Diskursanalyse und Performativität

Mit dem Paradigma der Kulturwissenschaften, der Diskursanalyse und der Performativität ging es vermehrt um den Körper und die Physiognomie (Koopmann 1998, 896), vor allem unter der Neuperspektivierung der Gender Studies.

Anthropologie und Dekonstruktion

Insbesondere die Anthropologie wurde als innovativer Interpretationskontext wichtig, motiviert vom Aufstieg der historischen Anthropologie, die mit der Verbreitung von Michel Foucaults Diskursanalyse zur Leitphilosophie wurde. Zudem kam Schiller in den Blick der Dekonstruktion, etwa in Paul de Mans Kant and Schiller (1993). Bestimmend wurden in diesem Kontext u. a. Wolfgang Riedels ,Der Spaziergang‘. Ästhetik der Landschaft und Geschichtsphilosophie der Natur bei Schiller (1989) und Ulrich Tschierskes Vernunftkritik und ästhetische Subjektivität. Studien zur Anthropologie Friedrich Schillers (1988). Im Mittelpunkt dieser neuen Perspektive stand Riedels Anthropologie des jungen Schiller. Zur Ideengeschichte der medizinischen Schriften und der Philosophischen Briefe (1985) und Peter Utz’ Auge, Ohr und Herz. Schillers Dramaturgie der Sinne.

New Historicism und Gender Studies

Der New Historicism löste unter der Führung Steven Greenblatts den New Criticism ab. Die Gender-Frage wurde immer wichtiger, vor allem die Geschlechterverhältnisse traten in den Vordergrund, etwa bei Karen Beyer: Schön wie ein Gott und männlich wie ein Held. Zur Rolle des weiblichen Geschlechtscharakters für die Konstituierung des männlichen Aufklärungshelden in den frühen Dramen Schillers (Stuttgart 1993). Riedel stellte die zeitgenössische Psychologie in den Mittelpunkt und Schings deckte den Einfluss der Illuminaten auf in Die Brüder des Marquis Posa. Schiller und der Geheimbund der Illuminaten (1996), letzteres im Kontext einer Entdeckung der dunklen, unwissenschaftlichen, wenn man so will esoterischen Seite der Aufklärung, etwa der Theosophie, des Aberglaubens und des Mesmerismus.
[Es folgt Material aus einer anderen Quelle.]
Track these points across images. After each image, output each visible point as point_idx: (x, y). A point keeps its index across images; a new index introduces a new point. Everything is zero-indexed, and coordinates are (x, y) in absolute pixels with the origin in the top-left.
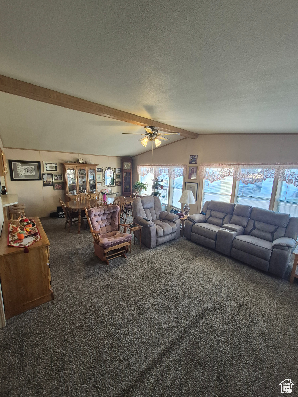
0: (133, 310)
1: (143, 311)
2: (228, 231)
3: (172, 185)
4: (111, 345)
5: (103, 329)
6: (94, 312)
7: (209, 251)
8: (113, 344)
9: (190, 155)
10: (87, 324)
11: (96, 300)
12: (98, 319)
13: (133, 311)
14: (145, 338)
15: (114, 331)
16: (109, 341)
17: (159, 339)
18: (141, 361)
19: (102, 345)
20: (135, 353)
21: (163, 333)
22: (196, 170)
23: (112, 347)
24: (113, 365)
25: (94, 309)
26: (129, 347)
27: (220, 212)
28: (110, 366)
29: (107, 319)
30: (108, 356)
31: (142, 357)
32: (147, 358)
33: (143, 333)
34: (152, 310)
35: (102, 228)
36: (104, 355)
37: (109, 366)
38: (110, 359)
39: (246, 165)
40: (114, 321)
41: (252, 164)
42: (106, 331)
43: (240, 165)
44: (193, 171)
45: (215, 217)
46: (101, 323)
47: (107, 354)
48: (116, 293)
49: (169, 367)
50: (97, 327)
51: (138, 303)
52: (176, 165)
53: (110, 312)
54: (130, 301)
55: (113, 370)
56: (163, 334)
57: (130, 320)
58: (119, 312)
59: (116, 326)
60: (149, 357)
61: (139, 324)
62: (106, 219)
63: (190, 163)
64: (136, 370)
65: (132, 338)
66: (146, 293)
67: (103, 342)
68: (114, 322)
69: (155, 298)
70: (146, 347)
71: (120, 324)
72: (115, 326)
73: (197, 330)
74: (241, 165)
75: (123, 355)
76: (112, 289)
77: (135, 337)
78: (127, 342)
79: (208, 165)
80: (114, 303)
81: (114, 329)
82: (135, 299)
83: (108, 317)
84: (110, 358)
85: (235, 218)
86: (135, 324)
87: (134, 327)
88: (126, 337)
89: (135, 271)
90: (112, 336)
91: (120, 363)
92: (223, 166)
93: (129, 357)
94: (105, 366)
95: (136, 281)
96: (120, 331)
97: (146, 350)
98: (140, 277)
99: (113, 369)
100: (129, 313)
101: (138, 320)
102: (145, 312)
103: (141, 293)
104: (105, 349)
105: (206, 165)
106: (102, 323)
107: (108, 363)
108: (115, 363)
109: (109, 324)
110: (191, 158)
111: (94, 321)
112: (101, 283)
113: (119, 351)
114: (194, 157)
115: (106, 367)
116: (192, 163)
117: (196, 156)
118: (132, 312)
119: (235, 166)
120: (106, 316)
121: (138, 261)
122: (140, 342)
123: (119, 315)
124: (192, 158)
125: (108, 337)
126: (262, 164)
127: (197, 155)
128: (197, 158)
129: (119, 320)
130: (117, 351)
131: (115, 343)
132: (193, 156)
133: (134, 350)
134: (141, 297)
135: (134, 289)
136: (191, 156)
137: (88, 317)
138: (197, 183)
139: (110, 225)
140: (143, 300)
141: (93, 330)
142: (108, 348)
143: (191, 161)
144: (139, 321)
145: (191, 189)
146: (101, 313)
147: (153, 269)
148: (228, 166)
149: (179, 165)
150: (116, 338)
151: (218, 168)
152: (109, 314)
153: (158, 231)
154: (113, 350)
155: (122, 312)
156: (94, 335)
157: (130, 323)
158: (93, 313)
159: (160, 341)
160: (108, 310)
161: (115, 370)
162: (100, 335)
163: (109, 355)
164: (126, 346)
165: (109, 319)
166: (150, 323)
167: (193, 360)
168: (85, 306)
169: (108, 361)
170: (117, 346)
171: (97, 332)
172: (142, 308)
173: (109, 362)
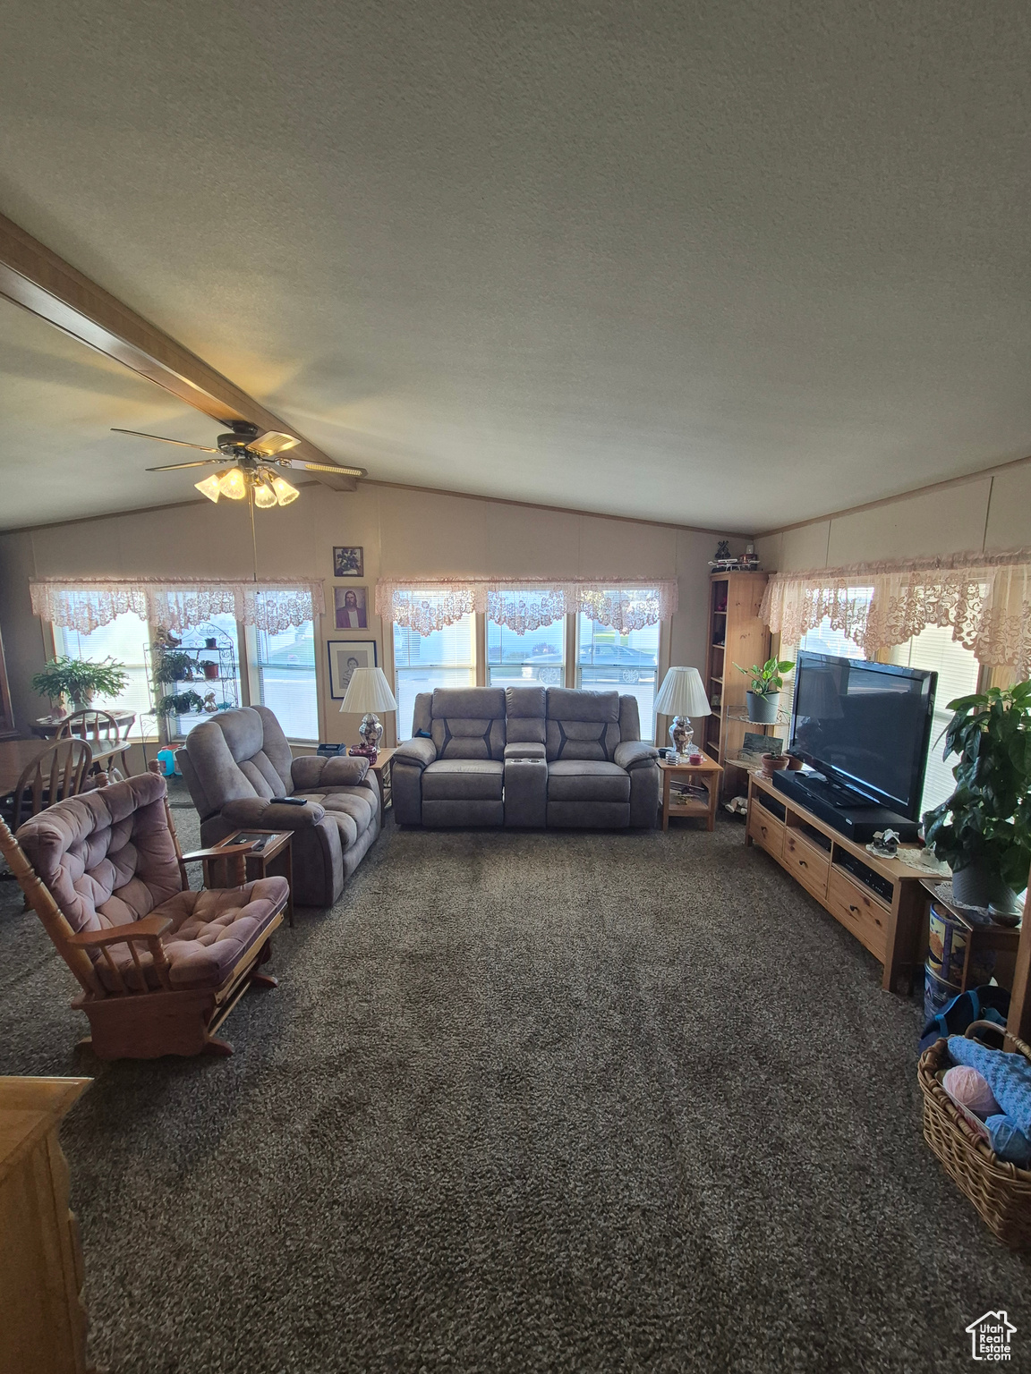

Postdramatik und Mediengeschichte

Auch die Theaterwissenschaft entdeckte Schiller, besonders unter dem neuen Paradigma der Performativität und Postdramatik, so in Hans-Thies Lehmanns Die Räuberbrüder, die Meute, das Subjekt Schiller postdramatisch besehen (Lehmann, 79f.). Mit dem Übergang von der Kultur- zur Mediengeschichte geht es im Moment zunehmend um die Medien Schillers, so schrieben etwa Friedrich A. Kittler Dichter – Mutter – Kind (1991) und Niels Werber Technologien der Macht. System- und medientheoretische Überlegungen zu Schillers Dramatik.

Schiller als Wegbereiter der Moderne

In der Schiller-Forschung der letzten Zeit wird der Klassiker immer öfter nicht nur als Zeitgenosse des Beginns der Moderne, sondern als deren Wegbereiter verstanden, vornehmlich was sein Geschichtsverständnis, seine Psychologie, seine Ästhetik und seine Theorie des Spiels betrifft. Momentan scheint Schiller auch in der neuen Wertedebatte eine immer größere Rolle zu spielen.